Exploring the functions of MAPK-interacting kinases (MNKs) in metabolic disease
Explore the functions of MAPK-interacting kinases (MNKs) in metabolic disease at the South Australian Health and Medical Research Institute.
Metabolic disease: In Australia and many other countries, the prevalence of overweight and obesity have increased significantly over the past two decades. The most recent population data indicate almost two-thirds of Australian adults are overweight or obese.
Being overweight or obese increases the risk of developing long-term comorbidities including cardiovascular disease, hypertension and type-2 diabetes. These diseases present an enormous burden to patients, their carers, health systems, and communities.
There is therefore an urgent need to understand the mechanisms underlying obesity and weight gain and to explore novel therapeutic strategies to tackle the obesity ‘epidemic’.
The mitogen-activated protein kinase (MAPK)-interacting kinases (MNKs) are a family of kinases activated by signalling through MAPK (ERK and p38) pathways. The best-studied and only validated in vivo substrate of the MNKs is eukaryotic initiation factor 4E (eIF4E), which binds the 5’-m7G cap structure of eukaryotic mRNAs to facilitate the recruitment of ribosomes and their subsequent scanning to initiate mRNA translation. eIF4E phosphorylation is not critical for general mRNA translation and its biological significance is yet to be fully resolved (Ueda et al., 2004).
It is suggested however, that phosphorylation may cause the release of eIF4E from the initiation complex, enabling it to initiate another round of mRNA translation and/or to recruit additional mRNAs into active polyribosomes. The phosphorylation of eIF4E may also be important for regulating the translation of specific mRNAs in response to certain stimuli.
MNKs are novel potential targets in metabolic disease: Recently, the MNKs were identified as a novel potential therapeutic target for managing obesity and improving metabolic health (Moore et al., 2016). Eliminating MNK activity protects animals fed a high-fat diet (HFD) from weight gain, adipose tissue (AT) inflammation and the onset of glucose intolerance, which leads to type-2 diabetes. We hypothesise that MNKs play a key role in the biology of AT and muscle.

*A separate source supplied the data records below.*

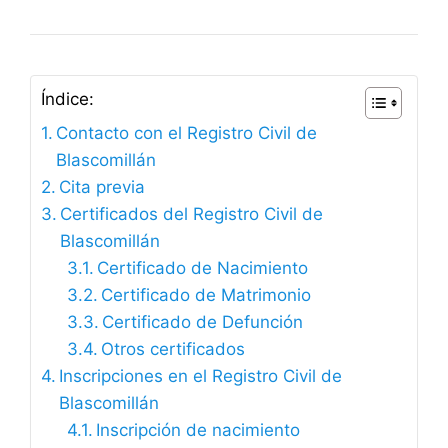
Índice:
Contacto con el Registro Civil de
Blascomillán
Cita previa
Certificados del Registro Civil de
Blascomillán
Certificado de Nacimiento
Certificado de Matrimonio
Certificado de Defunción
Otros certificados
Inscripciones en el Registro Civil de
Blascomillán
Inscripción de nacimiento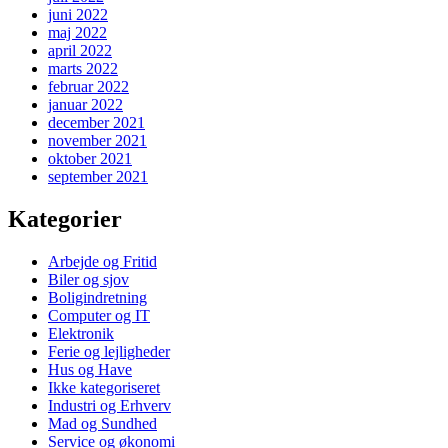
juni 2022
maj 2022
april 2022
marts 2022
februar 2022
januar 2022
december 2021
november 2021
oktober 2021
september 2021
Kategorier
Arbejde og Fritid
Biler og sjov
Boligindretning
Computer og IT
Elektronik
Ferie og lejligheder
Hus og Have
Ikke kategoriseret
Industri og Erhverv
Mad og Sundhed
Service og økonomi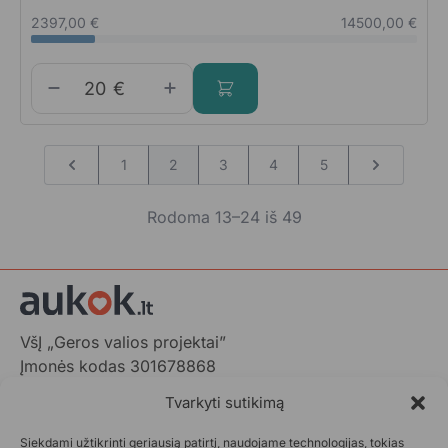
2397,00 €
14500,00 €
€
1
2
3
4
5
Rodoma 13–24 iš 49
VšĮ „Geros valios projektai”
Įmonės kodas 301678868
Gedimino pr. 1,
Tvarkyti sutikimą
LT-01103 Vilnius, Lietuva
Siekdami užtikrinti geriausią patirtį, naudojame technologijas, tokias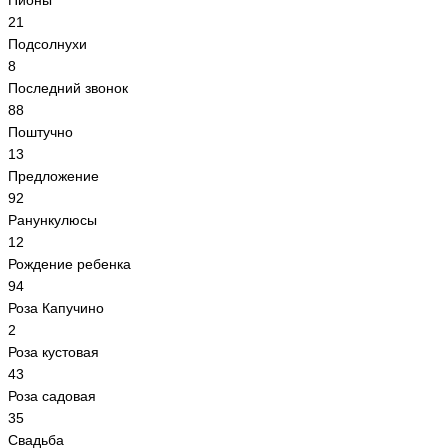
Пионы
21
Подсолнухи
8
Последний звонок
88
Поштучно
13
Предложение
92
Ранункулюсы
12
Рождение ребенка
94
Роза Капучино
2
Роза кустовая
43
Роза садовая
35
Свадьба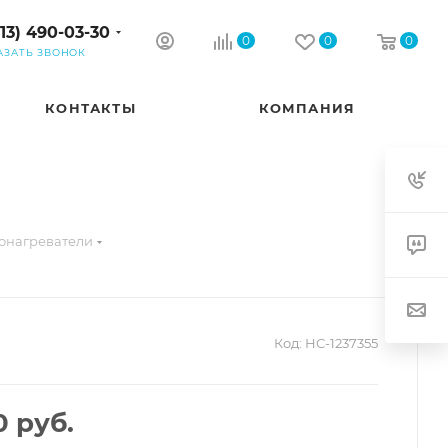
913) 490-03-30
0
0
0
АЗАТЬ ЗВОНОК
КОНТАКТЫ
КОМПАНИЯ
онагреватели
Код:
НС-1237355
0
руб.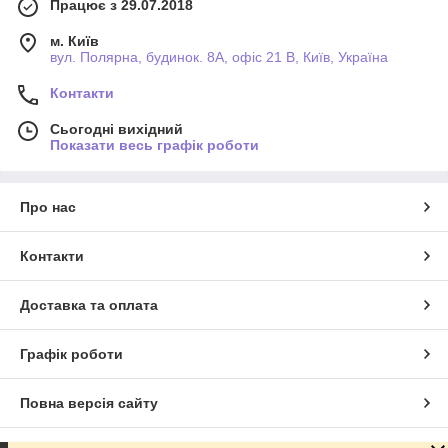
Працює з 29.07.2018
м. Київ
вул. Полярна, будинок. 8А, офіс 21 В, Київ, Україна
Контакти
Сьогодні вихідний
Показати весь графік роботи
Про нас
Контакти
Доставка та оплата
Графік роботи
Повна версія сайту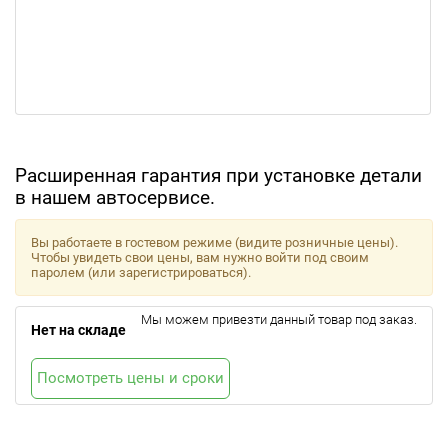
Расширенная гарантия при установке детали
в нашем автосервисе.
Вы работаете в гостевом режиме (видите розничные цены).
Чтобы увидеть свои цены, вам нужно войти под своим
паролем (или зарегистрироваться).
Мы можем привезти данный товар под заказ.
Нет на складе
Посмотреть цены и сроки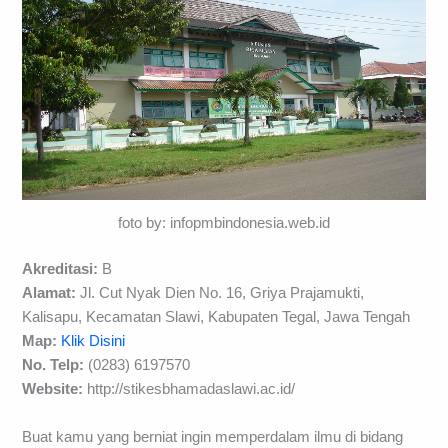
foto by: infopmbindonesia.web.id
Akreditasi:
B
Alamat:
Jl. Cut Nyak Dien No. 16, Griya Prajamukti,
Kalisapu, Kecamatan Slawi, Kabupaten Tegal, Jawa Tengah
Map:
Klik Disini
No. Telp:
(0283) 6197570
Website:
http://stikesbhamadaslawi.ac.id/
Buat kamu yang berniat ingin memperdalam ilmu di bidang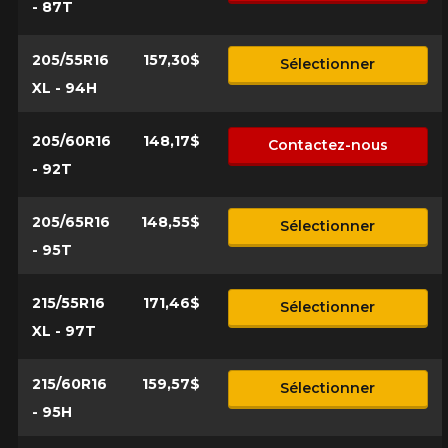
- 87T
205/55R16
157,30$
Sélectionner
XL - 94H
205/60R16
148,17$
Contactez-nous
- 92T
205/65R16
148,55$
Sélectionner
- 95T
215/55R16
171,46$
Sélectionner
XL - 97T
215/60R16
159,57$
Sélectionner
- 95H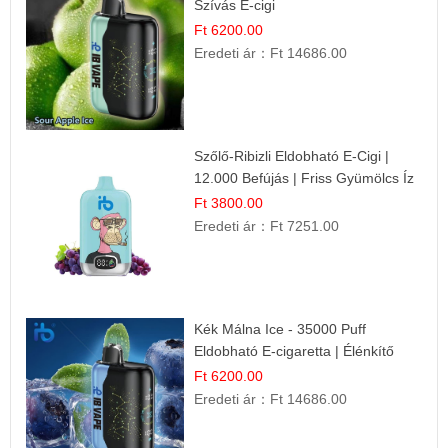
Szívás E-cigi
Ft 6200.00
Eredeti ár：
Ft 14686.00
Szőlő-Ribizli Eldobható E-Cigi |
12.000 Befújás | Friss Gyümölcs Íz
Ft 3800.00
Eredeti ár：
Ft 7251.00
Kék Málna Ice - 35000 Puff
Eldobható E-cigaretta | Élénkítő
Gyümölcsös Frissesség!
Ft 6200.00
Eredeti ár：
Ft 14686.00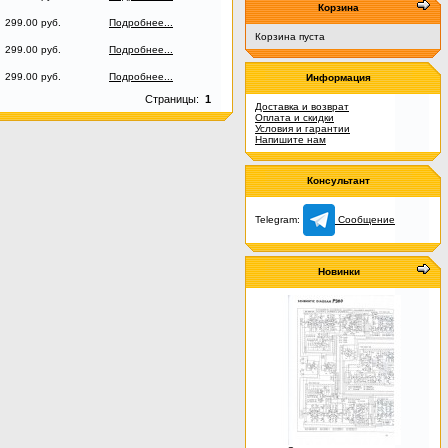
Корзина
299.00 руб.
Подробнее...
Корзина пуста
299.00 руб.
Подробнее...
299.00 руб.
Подробнее...
Информация
Страницы:
1
Доставка и возврат
Оплата и скидки
Условия и гарантии
Напишите нам
Консультант
Telegram:
Сообщение
Новинки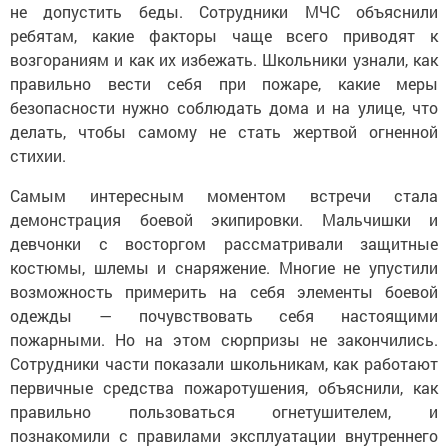
не допустить беды. Сотрудники МЧС объяснили
ребятам, какие факторы чаще всего приводят к
возгораниям и как их избежать. Школьники узнали, как
правильно вести себя при пожаре, какие меры
безопасности нужно соблюдать дома и на улице, что
делать, чтобы самому не стать жертвой огненной
стихии.
Самым интересным моментом встречи стала
демонстрация боевой экипировки. Мальчишки и
девчонки с восторгом рассматривали защитные
костюмы, шлемы и снаряжение. Многие не упустили
возможность примерить на себя элементы боевой
одежды — почувствовать себя настоящими
пожарными. Но на этом сюрпризы не закончились.
Сотрудники части показали школьникам, как работают
первичные средства пожаротушения, объяснили, как
правильно пользоваться огнетушителем, и
познакомили с правилами эксплуатации внутреннего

Adipose tissue is a dynamic, hormone-responsive tissue that adapts to energy requirements, storing excess nutrients in times of energy abundance (fed state) and releasing them in times of energy deprivation (fasting) to maintain systemic energy homeostasis.
Our data show that MNKs play a key role in the differentiation of fat cells (adipocytes) by regulating the induction of genes that are key players in adipogenesis. MNKs likely control the expression and/or function of the transcription factors that drive adipogenesis. This may explain why MNK knock-out mice gain less weight on a HFD.

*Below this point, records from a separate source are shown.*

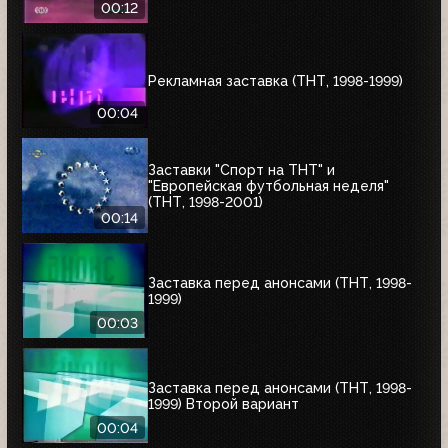
00:12
Рекламная заставка (ТНТ, 1998-1999)
00:04
Заставки "Спорт на ТНТ" и
"Европейская футбольная неделя"
(ТНТ, 1998-2001)
00:14
Заставка перед анонсами (ТНТ, 1998-
1999)
00:03
Заставка перед анонсами (ТНТ, 1998-
1999) Второй вариант
00:04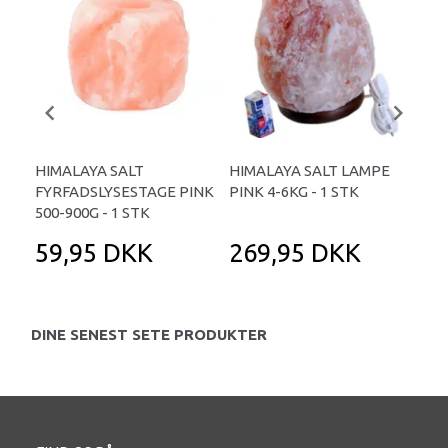
HIMALAYA SALT
HIMALAYA SALT LAMPE
HI
FYRFADSLYSESTAGE PINK
PINK 4-6KG - 1 STK
PIN
500-900G - 1 STK
59,95 DKK
269,95 DKK
1
DINE SENEST SETE PRODUKTER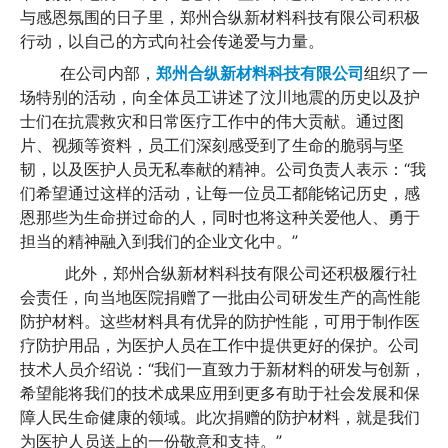
与感恩氛围的日子里，郑州合纵新材料科技有限公司积极
行动，以自己的方式向社会传递爱与力量。
        在公司内部，
郑州合纵新材料科技有限公司
组织了一
场特别的活动，向全体员工讲述了汶川地震的历史以及护
士们在抗震救灾和日常医疗工作中的伟大贡献。通过图
片、视频等资料，员工们深刻感受到了生命的脆弱与坚
韧，以及医护人员无私奉献的精神。公司负责人表示：“我
们希望通过这样的活动，让每一位员工都能铭记历史，感
恩那些为生命拼过命的人，同时也将这种关爱他人、勇于
担当的精神融入到我们的企业文化中。”
         此外，郑州合纵新材料科技有限公司还积极履行社
会责任，向当地医院捐赠了一批由公司研发生产的高性能
防护材料。这些材料具有优异的防护性能，可用于制作医
疗防护用品，为医护人员在工作中提供更好的保护。公司
技术人员介绍说：“我们一直致力于新材料的研发与创新，
希望能将我们的技术成果应用到更多有助于社会发展和保
障人民生命健康的领域。此次捐赠的防护材料，就是我们
为医护人员送上的一份敬意和支持。”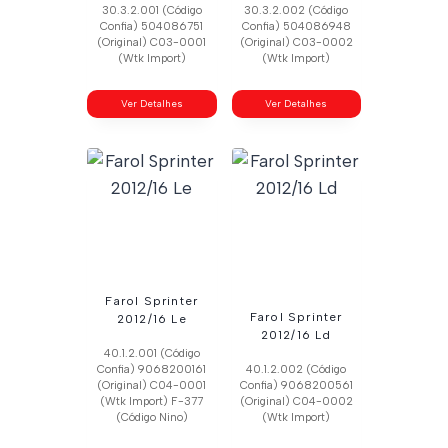
30.3.2.001 (Código
30.3.2.002 (Código
Confia) 504086751
Confia) 504086948
(Original) C03-0001
(Original) C03-0002
(Wtk Import)
(Wtk Import)
Ver Detalhes
Ver Detalhes
Farol Sprinter
Farol Sprinter
2012/16 Le
2012/16 Ld
40.1.2.001 (Código
Confia) 9068200161
40.1.2.002 (Código
(Original) C04-0001
Confia) 9068200561
(Wtk Import) F-377
(Original) C04-0002
(Código Nino)
(Wtk Import)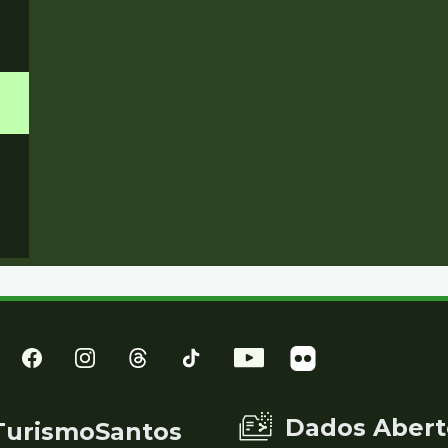
Dados Abert
TurismoSantos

The major tissue responsible for insulin-stimulated glucose uptake from the blood is skeletal muscle. Insulin stimulates glucose uptake by eliciting the mobilisation of the glucose transporter 4 (GLUT4) from intracellular vesicular compartments to the cell membrane.
A key player here is protein kinase B (PKB, also called Akt) which is activated by insulin and controls GLUT4 localisation. Insulin resistance is a major characteristic of type-2 diabetes whereby the capacity of insulin to increase glucose uptake is significantly reduced. Our data indicate that MNKs may regulate the ability of insulin to switch on PKB and glucose transport.
This may explain why HFD-fed MNK-KO mice retain better glucose tolerance that WT animals.
Cell systems to be used in this project
We have shown that knock out mice lacking MNKs fed a high fat-diet gain less weight and display improved glucose metabolism such as lower circulating blood glucose levels and greater insulin sensitivity compared to WT mice. We hypothesise that the MNKs play a role adipose biology and insulin-regulated metabolism in skeletal muscle.
For this project, the murine 3T3-L1 pre-adipocyte and C2C12 murine myoblast (muscle) lines will be the primary models of investigation. The 3T3-L1 model is the ‘gold-standard’ for studying adipocyte differentiation and biology, while C2C12 myoblasts can be differentiated into contracting myotubes upon serum depletion and express proteins characteristic of functionally mature muscle cells.
To use specific pharmacological MNK inhibitors to investigate the roles of these protein kinases in fat cell biology, insulin signalling and glucose metabolism, using the 3T3-L1 and C2C12 cell systems.
You will learn and apply a range of molecular biology techniques including reverse-transcriptase quantitative polymerase chain reaction (RT-qPCR) and Western blot to assess changes in mRNA and protein expression.
You will not be working with animal models in this project.